PROBLEM TO SOLVE
All entries below must be written out verbatim, and the images must be dropped.

Segment Start: SUPPLIED DATA

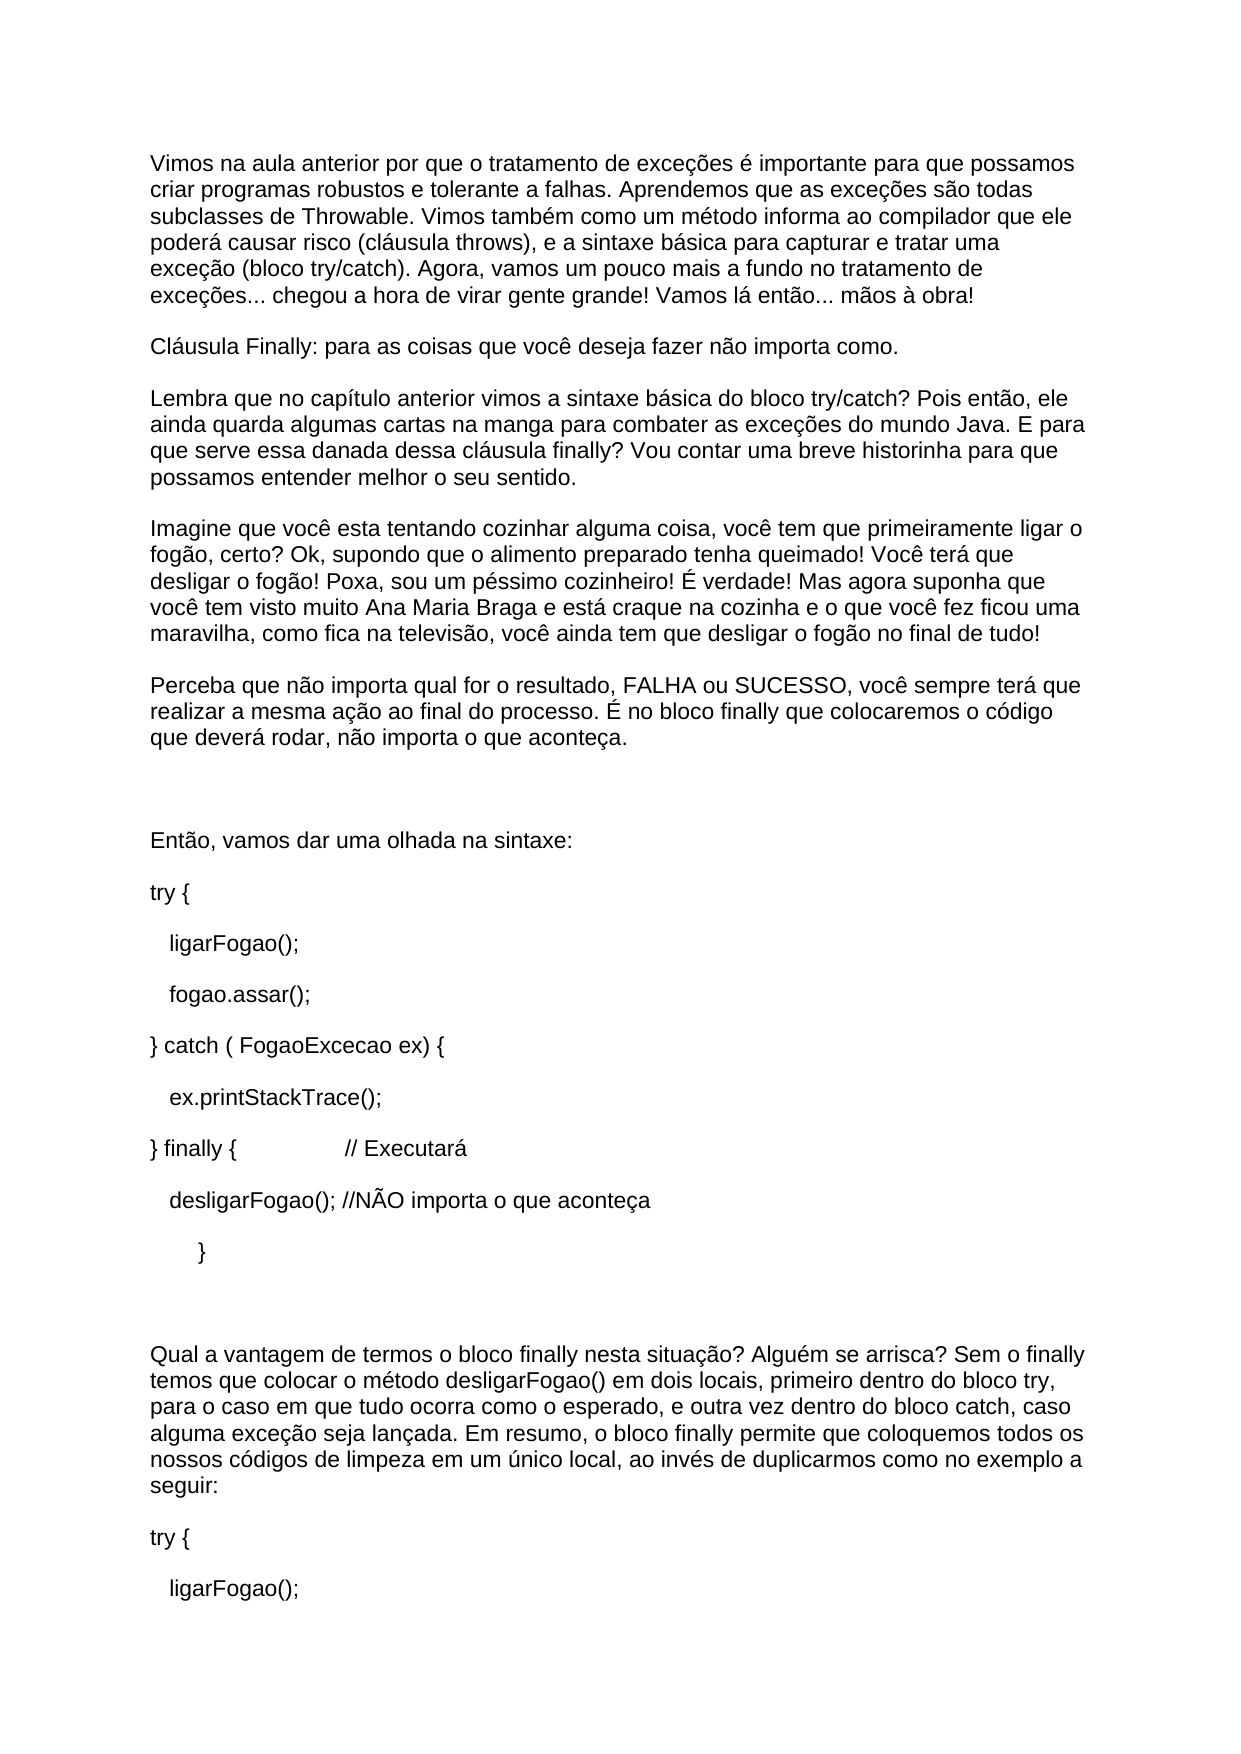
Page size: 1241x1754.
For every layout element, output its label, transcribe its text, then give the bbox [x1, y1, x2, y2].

text ligarFogao(); [150, 930, 1090, 956]
text desligarFogao(); //NÃO importa o que aconteça [150, 1187, 1090, 1213]
text ligarFogao(); [150, 1575, 1090, 1601]
text Então, vamos dar uma olhada na sintaxe: [150, 827, 1090, 853]
text } finally { // Executará [150, 1135, 1090, 1162]
text fogao.assar(); [150, 981, 1090, 1007]
text ex.printStackTrace(); [150, 1084, 1090, 1110]
text Lembra que no capítulo anterior vimos a sintaxe básica do bloco try/catch? Pois então, ele ainda quarda algumas cartas na manga para combater as exceções do mundo Java. E para que serve essa danada dessa cláusula finally? Vou contar uma breve historinha para que possamos entender melhor o seu sentido. [150, 384, 1090, 490]
text Vimos na aula anterior por que o tratamento de exceções é importante para que possamos criar programas robustos e tolerante a falhas. Aprendemos que as exceções são todas subclasses de Throwable. Vimos também como um método informa ao compilador que ele poderá causar risco (cláusula throws), e a sintaxe básica para capturar e tratar uma exceção (bloco try/catch). Agora, vamos um pouco mais a fundo no tratamento de exceções... chegou a hora de virar gente grande! Vamos lá então... mãos à obra! [150, 150, 1090, 308]
text try { [150, 1524, 1090, 1550]
text try { [150, 878, 1090, 905]
text Imagine que você esta tentando cozinhar alguma coisa, você tem que primeiramente ligar o fogão, certo? Ok, supondo que o alimento preparado tenha queimado! Você terá que desligar o fogão! Poxa, sou um péssimo cozinheiro! É verdade! Mas agora suponha que você tem visto muito Ana Maria Braga e está craque na cozinha e o que você fez ficou uma maravilha, como fica na televisão, você ainda tem que desligar o fogão no final de tudo! [150, 515, 1090, 647]
text Perceba que não importa qual for o resultado, FALHA ou SUCESSO, você sempre terá que realizar a mesma ação ao final do processo. É no bloco finally que colocaremos o código que deverá rodar, não importa o que aconteça. [150, 672, 1090, 751]
text } catch ( FogaoExcecao ex) { [150, 1032, 1090, 1059]
text Cláusula Finally: para as coisas que você deseja fazer não importa como. [150, 333, 1090, 359]
text Qual a vantagem de termos o bloco finally nesta situação? Alguém se arrisca? Sem o finally temos que colocar o método desligarFogao() em dois locais, primeiro dentro do bloco try, para o caso em que tudo ocorra como o esperado, e outra vez dentro do bloco catch, caso alguma exceção seja lançada. Em resumo, o bloco finally permite que coloquemos todos os nossos códigos de limpeza em um único local, ao invés de duplicarmos como no exemplo a seguir: [150, 1341, 1090, 1499]
text } [198, 1238, 1090, 1264]
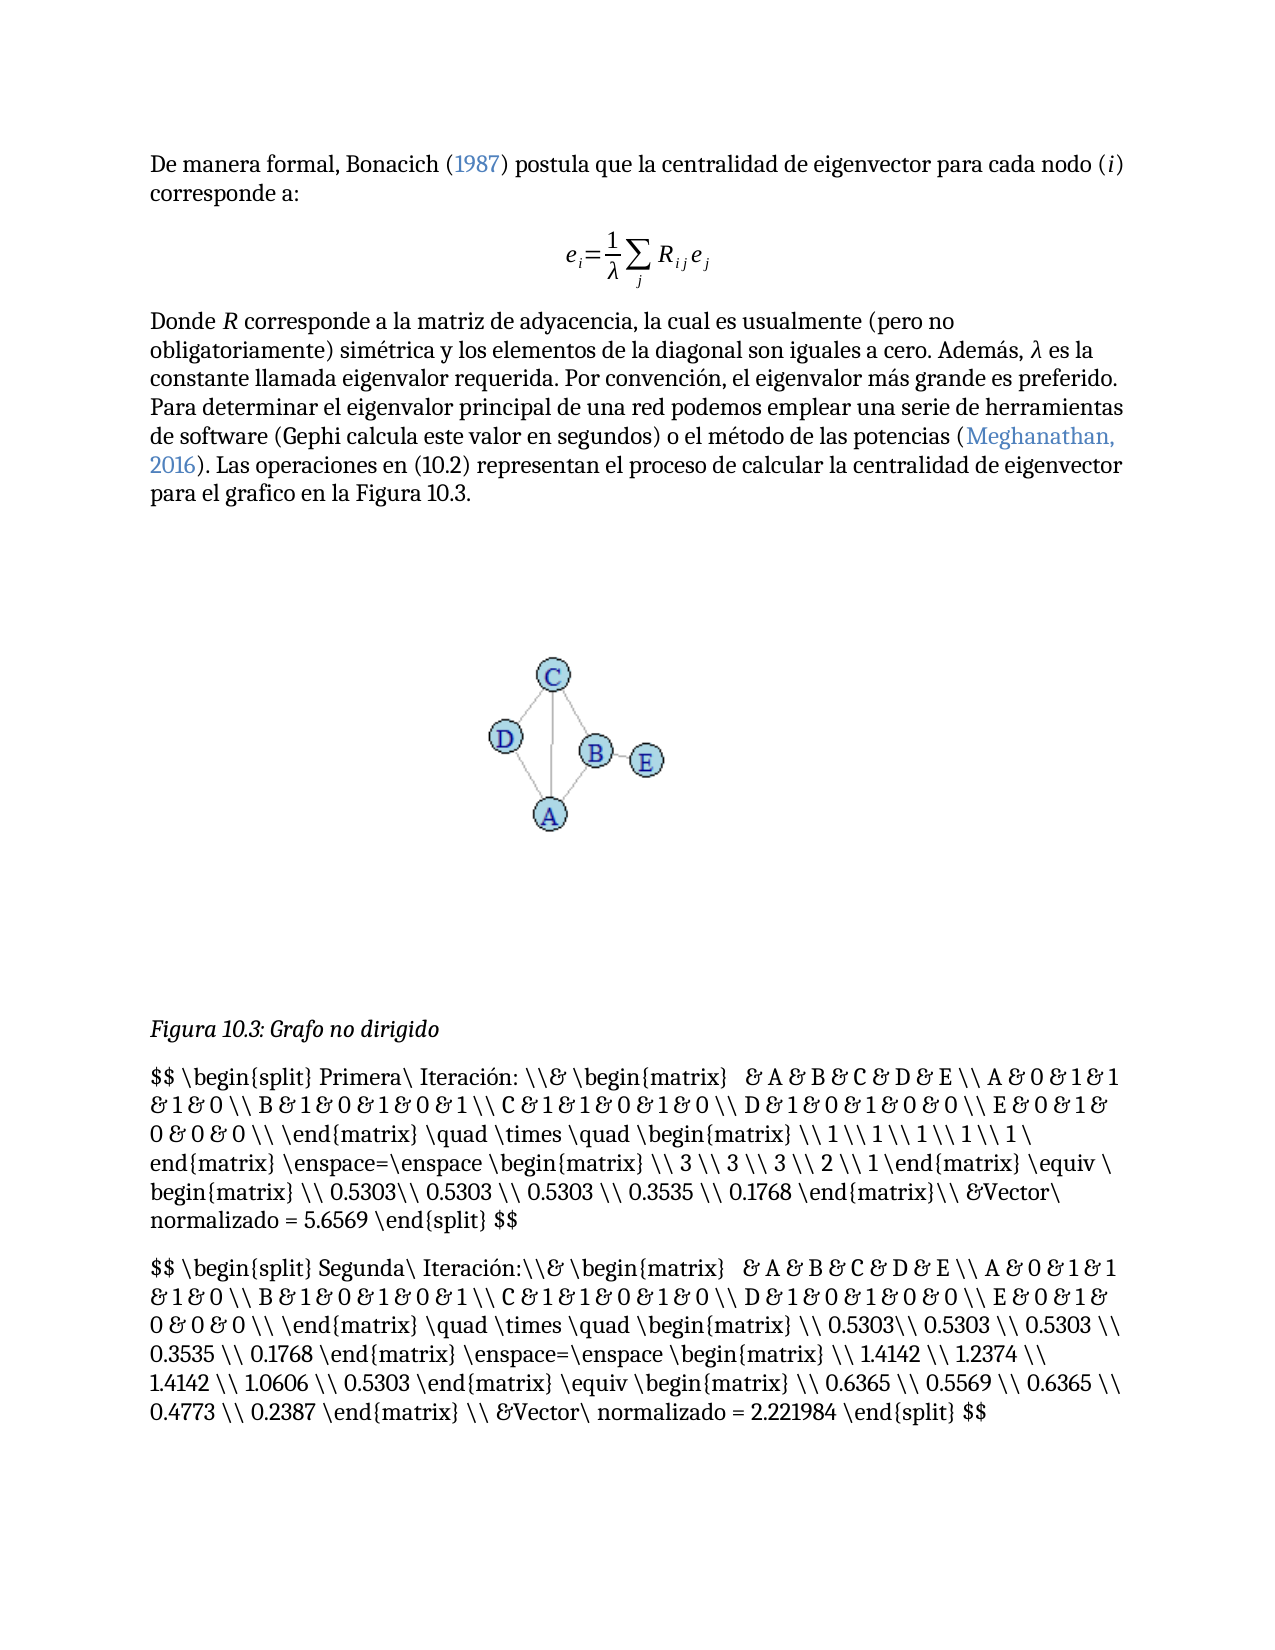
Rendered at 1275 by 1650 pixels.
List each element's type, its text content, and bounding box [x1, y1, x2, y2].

text $$ \begin{split} Segunda\ Iteración:\\& \begin{matrix} & A & B & C & D & E \\ A & 0 & 1 & 1 & 1 & 0 \\ B & 1 & 0 & 1 & 0 & 1 \\ C & 1 & 1 & 0 & 1 & 0 \\ D & 1 & 0 & 1 & 0 & 0 \\ E & 0 & 1 & 0 & 0 & 0 \\ \end{matrix} \quad \times \quad \begin{matrix} \\ 0.5303\\ 0.5303 \\ 0.5303 \\ 0.3535 \\ 0.1768 \end{matrix} \enspace=\enspace \begin{matrix} \\ 1.4142 \\ 1.2374 \\ 1.4142 \\ 1.0606 \\ 0.5303 \end{matrix} \equiv \begin{matrix} \\ 0.6365 \\ 0.5569 \\ 0.6365 \\ 0.4773 \\ 0.2387 \end{matrix} \\ &Vector\ normalizado = 2.221984 \end{split} $$ [150, 1254, 1125, 1426]
text De manera formal, Bonacich (1987) postula que la centralidad de eigenvector para cada nodo () corresponde a: [150, 150, 1125, 207]
picture [168, 526, 927, 995]
text $$ \begin{split} Primera\ Iteración: \\& \begin{matrix} & A & B & C & D & E \\ A & 0 & 1 & 1 & 1 & 0 \\ B & 1 & 0 & 1 & 0 & 1 \\ C & 1 & 1 & 0 & 1 & 0 \\ D & 1 & 0 & 1 & 0 & 0 \\ E & 0 & 1 & 0 & 0 & 0 \\ \end{matrix} \quad \times \quad \begin{matrix} \\ 1 \\ 1 \\ 1 \\ 1 \\ 1 \end{matrix} \enspace=\enspace \begin{matrix} \\ 3 \\ 3 \\ 3 \\ 2 \\ 1 \end{matrix} \equiv \begin{matrix} \\ 0.5303\\ 0.5303 \\ 0.5303 \\ 0.3535 \\ 0.1768 \end{matrix}\\ &Vector\ normalizado = 5.6569 \end{split} $$ [150, 1063, 1125, 1235]
text Figura 10.3: Grafo no dirigido [150, 1015, 1125, 1044]
text Donde corresponde a la matriz de adyacencia, la cual es usualmente (pero no obligatoriamente) simétrica y los elementos de la diagonal son iguales a cero. Además, es la constante llamada eigenvalor requerida. Por convención, el eigenvalor más grande es preferido. Para determinar el eigenvalor principal de una red podemos emplear una serie de herramientas de software (Gephi calcula este valor en segundos) o el método de las potencias (Meghanathan, 2016). Las operaciones en (10.2) representan el proceso de calcular la centralidad de eigenvector para el grafico en la Figura 10.3. [150, 307, 1125, 508]
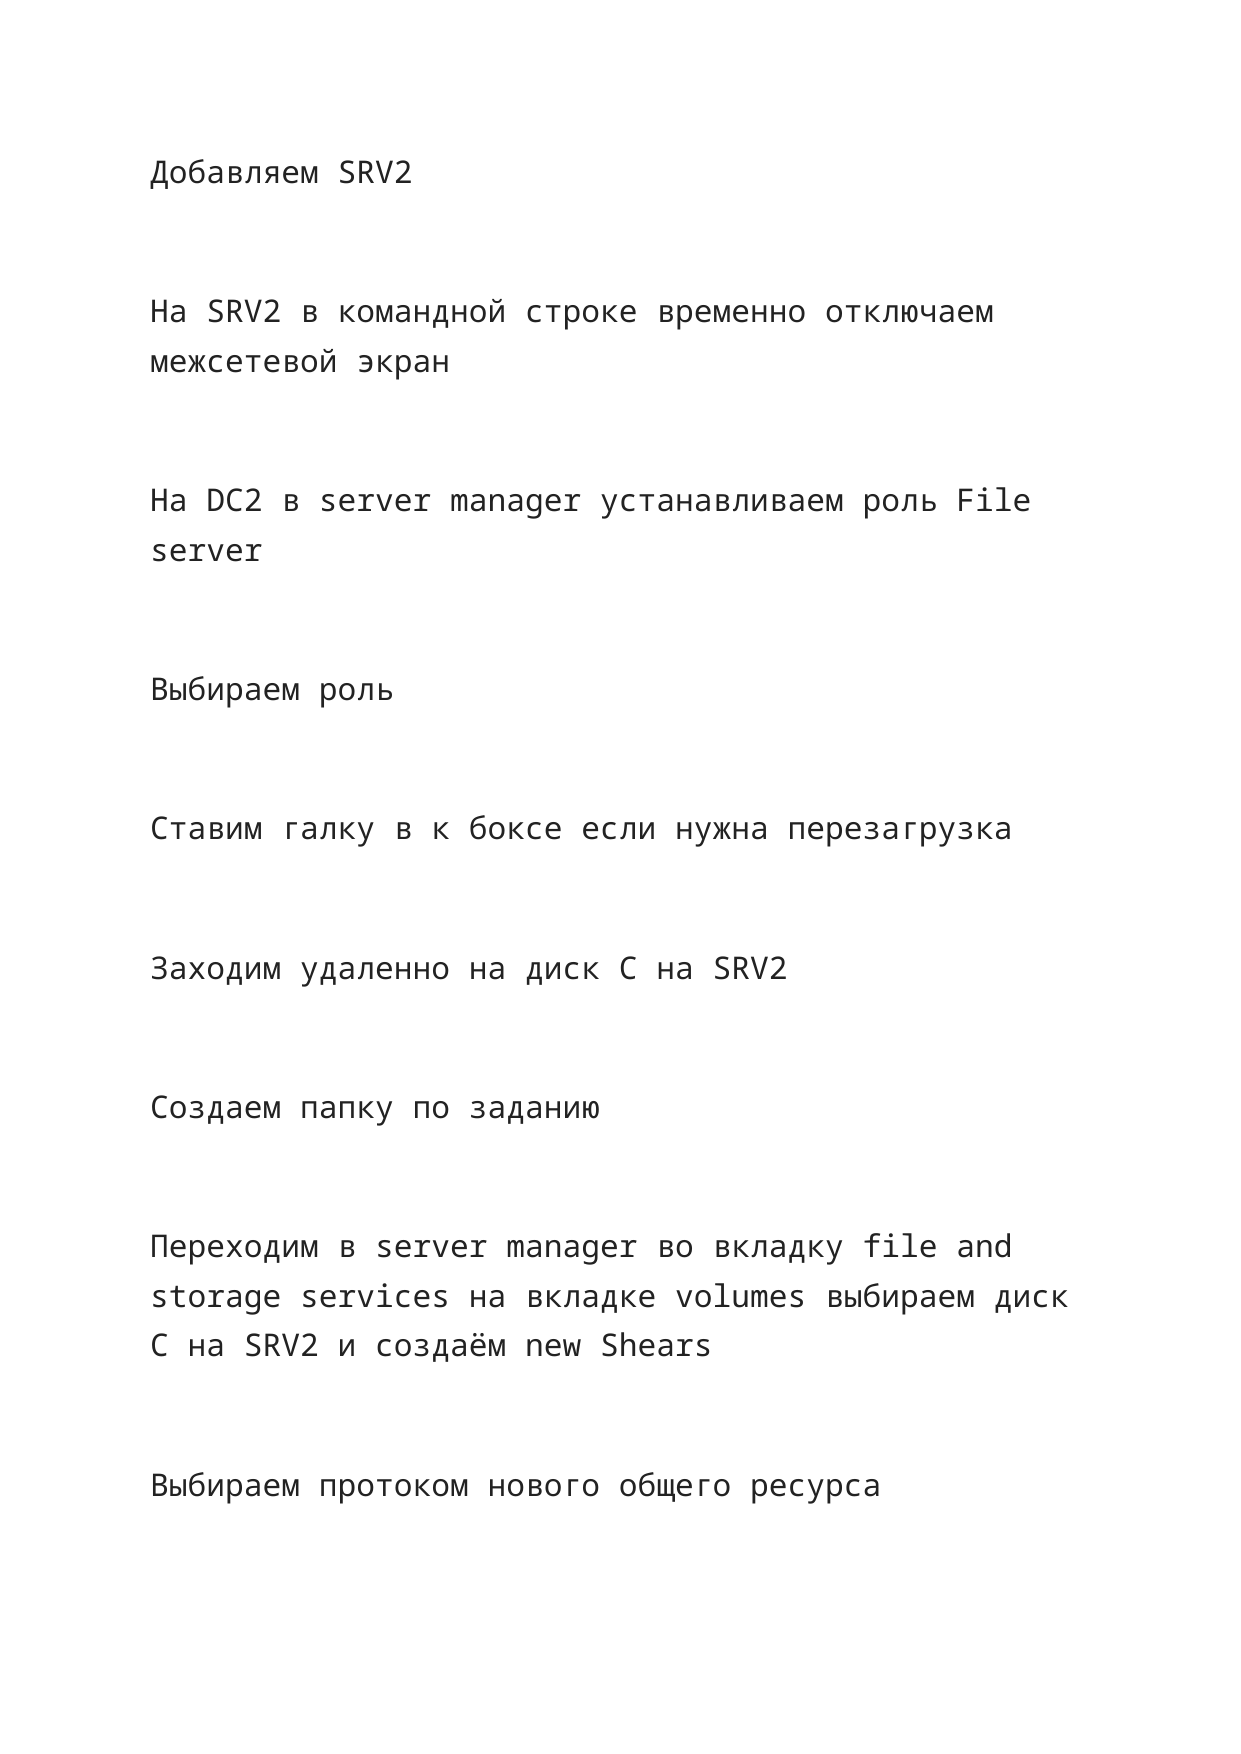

Segment End: SUPPLIED DATA

TASK OUTPUT
Page size: 1241x1754.
For every layout element, output its label, transcribe its text, then give the bbox [x1, y1, x2, y2].

text ligarFogao(); [150, 930, 1090, 956]
text desligarFogao(); //NÃO importa o que aconteça [150, 1187, 1090, 1213]
text ligarFogao(); [150, 1575, 1090, 1601]
text Então, vamos dar uma olhada na sintaxe: [150, 827, 1090, 853]
text } finally { // Executará [150, 1135, 1090, 1162]
text fogao.assar(); [150, 981, 1090, 1007]
text ex.printStackTrace(); [150, 1084, 1090, 1110]
text Lembra que no capítulo anterior vimos a sintaxe básica do bloco try/catch? Pois então, ele ainda quarda algumas cartas na manga para combater as exceções do mundo Java. E para que serve essa danada dessa cláusula finally? Vou contar uma breve historinha para que possamos entender melhor o seu sentido. [150, 384, 1090, 490]
text Vimos na aula anterior por que o tratamento de exceções é importante para que possamos criar programas robustos e tolerante a falhas. Aprendemos que as exceções são todas subclasses de Throwable. Vimos também como um método informa ao compilador que ele poderá causar risco (cláusula throws), e a sintaxe básica para capturar e tratar uma exceção (bloco try/catch). Agora, vamos um pouco mais a fundo no tratamento de exceções... chegou a hora de virar gente grande! Vamos lá então... mãos à obra! [150, 150, 1090, 308]
text try { [150, 1524, 1090, 1550]
text try { [150, 878, 1090, 905]
text Imagine que você esta tentando cozinhar alguma coisa, você tem que primeiramente ligar o fogão, certo? Ok, supondo que o alimento preparado tenha queimado! Você terá que desligar o fogão! Poxa, sou um péssimo cozinheiro! É verdade! Mas agora suponha que você tem visto muito Ana Maria Braga e está craque na cozinha e o que você fez ficou uma maravilha, como fica na televisão, você ainda tem que desligar o fogão no final de tudo! [150, 515, 1090, 647]
text Perceba que não importa qual for o resultado, FALHA ou SUCESSO, você sempre terá que realizar a mesma ação ao final do processo. É no bloco finally que colocaremos o código que deverá rodar, não importa o que aconteça. [150, 672, 1090, 751]
text } catch ( FogaoExcecao ex) { [150, 1032, 1090, 1059]
text Cláusula Finally: para as coisas que você deseja fazer não importa como. [150, 333, 1090, 359]
text Qual a vantagem de termos o bloco finally nesta situação? Alguém se arrisca? Sem o finally temos que colocar o método desligarFogao() em dois locais, primeiro dentro do bloco try, para o caso em que tudo ocorra como o esperado, e outra vez dentro do bloco catch, caso alguma exceção seja lançada. Em resumo, o bloco finally permite que coloquemos todos os nossos códigos de limpeza em um único local, ao invés de duplicarmos como no exemplo a seguir: [150, 1341, 1090, 1499]
text } [198, 1238, 1090, 1264]
Rendered at 1275 by 1650 pixels.
List each element's type, its text content, and bounding box [x1, y1, x2, y2].

text $$ \begin{split} Segunda\ Iteración:\\& \begin{matrix} & A & B & C & D & E \\ A & 0 & 1 & 1 & 1 & 0 \\ B & 1 & 0 & 1 & 0 & 1 \\ C & 1 & 1 & 0 & 1 & 0 \\ D & 1 & 0 & 1 & 0 & 0 \\ E & 0 & 1 & 0 & 0 & 0 \\ \end{matrix} \quad \times \quad \begin{matrix} \\ 0.5303\\ 0.5303 \\ 0.5303 \\ 0.3535 \\ 0.1768 \end{matrix} \enspace=\enspace \begin{matrix} \\ 1.4142 \\ 1.2374 \\ 1.4142 \\ 1.0606 \\ 0.5303 \end{matrix} \equiv \begin{matrix} \\ 0.6365 \\ 0.5569 \\ 0.6365 \\ 0.4773 \\ 0.2387 \end{matrix} \\ &Vector\ normalizado = 2.221984 \end{split} $$ [150, 1254, 1125, 1426]
text De manera formal, Bonacich (1987) postula que la centralidad de eigenvector para cada nodo () corresponde a: [150, 150, 1125, 207]
picture [168, 526, 927, 995]
text $$ \begin{split} Primera\ Iteración: \\& \begin{matrix} & A & B & C & D & E \\ A & 0 & 1 & 1 & 1 & 0 \\ B & 1 & 0 & 1 & 0 & 1 \\ C & 1 & 1 & 0 & 1 & 0 \\ D & 1 & 0 & 1 & 0 & 0 \\ E & 0 & 1 & 0 & 0 & 0 \\ \end{matrix} \quad \times \quad \begin{matrix} \\ 1 \\ 1 \\ 1 \\ 1 \\ 1 \end{matrix} \enspace=\enspace \begin{matrix} \\ 3 \\ 3 \\ 3 \\ 2 \\ 1 \end{matrix} \equiv \begin{matrix} \\ 0.5303\\ 0.5303 \\ 0.5303 \\ 0.3535 \\ 0.1768 \end{matrix}\\ &Vector\ normalizado = 5.6569 \end{split} $$ [150, 1063, 1125, 1235]
text Figura 10.3: Grafo no dirigido [150, 1015, 1125, 1044]
text Donde corresponde a la matriz de adyacencia, la cual es usualmente (pero no obligatoriamente) simétrica y los elementos de la diagonal son iguales a cero. Además, es la constante llamada eigenvalor requerida. Por convención, el eigenvalor más grande es preferido. Para determinar el eigenvalor principal de una red podemos emplear una serie de herramientas de software (Gephi calcula este valor en segundos) o el método de las potencias (Meghanathan, 2016). Las operaciones en (10.2) representan el proceso de calcular la centralidad de eigenvector para el grafico en la Figura 10.3. [150, 307, 1125, 508]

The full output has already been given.